Extracted page text data
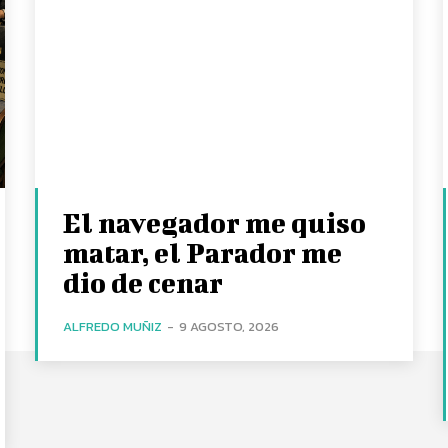
El navegador me quiso
matar, el Parador me
dio de cenar
ALFREDO MUÑIZ
-
9 AGOSTO, 2026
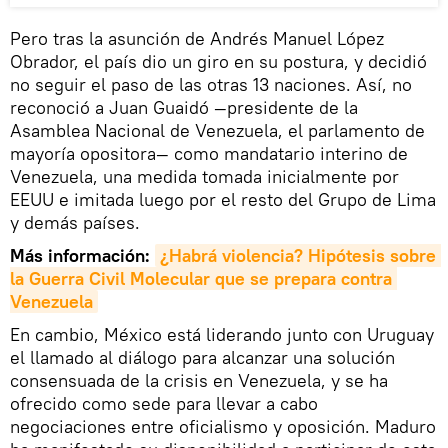
Pero tras la asunción de Andrés Manuel López
Obrador, el país dio un giro en su postura, y decidió
no seguir el paso de las otras 13 naciones. Así, no
reconoció a Juan Guaidó —presidente de la
Asamblea Nacional de Venezuela, el parlamento de
mayoría opositora— como mandatario interino de
Venezuela, una medida tomada inicialmente por
EEUU e imitada luego por el resto del Grupo de Lima
y demás países.
Más información:
¿Habrá violencia? Hipótesis sobre 
la Guerra Civil Molecular que se prepara contra 
Venezuela
En cambio, México está liderando junto con Uruguay
el llamado al diálogo para alcanzar una solución
consensuada de la crisis en Venezuela, y se ha
ofrecido como sede para llevar a cabo
negociaciones entre oficialismo y oposición. Maduro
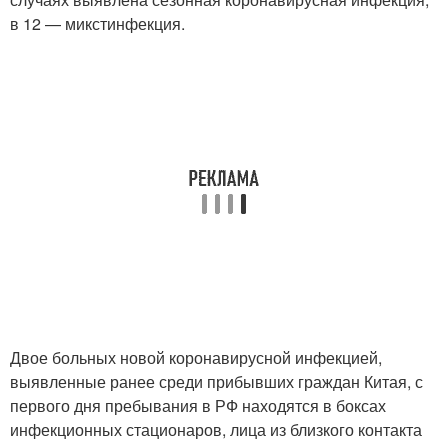
в 12 — микстинфекция.
Двое больных новой коронавирусной инфекцией,
выявленные ранее среди прибывших граждан Китая, с
первого дня пребывания в РФ находятся в боксах
инфекционных стационаров, лица из близкого контакта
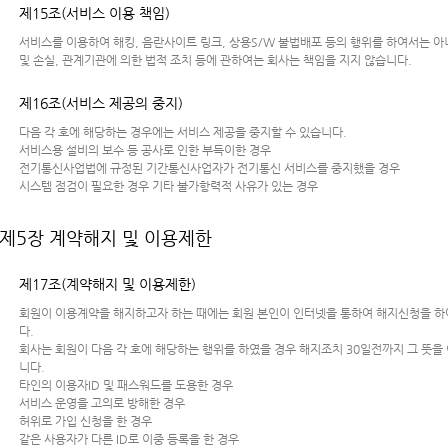
제15조(서비스 이용 책임)
서비스를 이용하여 해킹, 음란사이트 링크, 상용S/W 불법배포 등의 행위를 하여서는 아
및 손실, 관계기관에 의한 법적 조치 등에 관하여는 회사는 책임을 지지 않습니다.
제16조(서비스 제공의 중지)
다음 각 호에 해당하는 경우에는 서비스 제공을 중지할 수 있습니다.
서비스용 설비의 보수 등 공사로 인한 부득이한 경우
전기통신사업법에 규정된 기간통신사업자가 전기통신 서비스를 중지했을 경우
시스템 점검이 필요한 경우 기타 불가항력적 사유가 있는 경우
제5장 계약해지 및 이용제한
제17조(계약해지 및 이용제한)
회원이 이용계약을 해지하고자 하는 때에는 회원 본인이 인터넷을 통하여 해지신청을 하여
다.
회사는 회원이 다음 각 호에 해당하는 행위를 하였을 경우 해지조치 30일전까지 그 뜻
니다.
타인의 이용자ID 및 패스워드를 도용한 경우
서비스 운영을 고의로 방해한 경우
허위로 가입 신청을 한 경우
같은 사용자가 다른 ID로 이중 등록을 한 경우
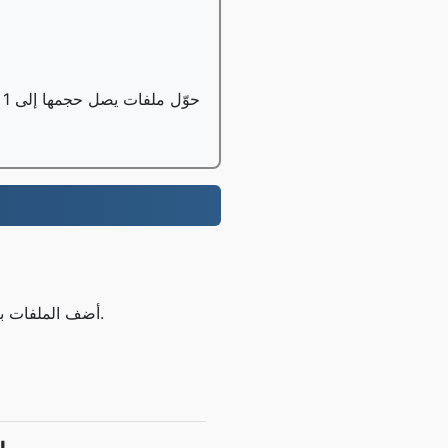
حوّل ملفات يصل حجمها إلى 1 جيجابايت مجانًا، ويمكن لمستخدمي النسخة الاحترافية تحويل ملفات يصل حجمها إلى 100 جيجابايت؛
الخطوة 1: قم بتحميل ملفك Word أضف الملفات باستخدام الزر أعلاه أو عن طريق السحب والإفلات.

TASK -> All lines with the word "해당하는" are needed; pull them from the entries and copy each.

YOUR SOLUTION ->
다음 각 호에 해당하는 경우에는 서비스 제공을 중지할 수 있습니다.
회사는 회원이 다음 각 호에 해당하는 행위를 하였을 경우 해지조치 30일전까지 그 뜻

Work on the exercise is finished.